Only lines that contain the word "what" are to be returned from the data below.

| Dataset records |
=====

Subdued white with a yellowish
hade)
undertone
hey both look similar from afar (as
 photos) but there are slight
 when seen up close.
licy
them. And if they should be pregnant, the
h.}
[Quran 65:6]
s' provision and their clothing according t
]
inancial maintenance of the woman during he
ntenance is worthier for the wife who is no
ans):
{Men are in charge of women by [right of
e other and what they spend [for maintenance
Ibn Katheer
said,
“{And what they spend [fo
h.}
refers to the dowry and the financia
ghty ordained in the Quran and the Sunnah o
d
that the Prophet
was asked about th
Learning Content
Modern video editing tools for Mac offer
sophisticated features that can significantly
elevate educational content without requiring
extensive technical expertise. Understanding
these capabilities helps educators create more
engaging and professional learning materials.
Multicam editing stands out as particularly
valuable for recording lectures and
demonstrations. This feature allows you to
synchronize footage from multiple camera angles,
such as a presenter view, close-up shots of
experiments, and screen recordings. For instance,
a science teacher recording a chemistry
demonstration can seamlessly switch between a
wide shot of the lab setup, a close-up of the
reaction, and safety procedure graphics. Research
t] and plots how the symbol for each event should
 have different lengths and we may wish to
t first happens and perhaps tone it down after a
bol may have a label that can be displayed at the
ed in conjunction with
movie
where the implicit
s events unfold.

=====

| Exercise output |
e other and what they spend [for maintenance
“{And what they spend [fo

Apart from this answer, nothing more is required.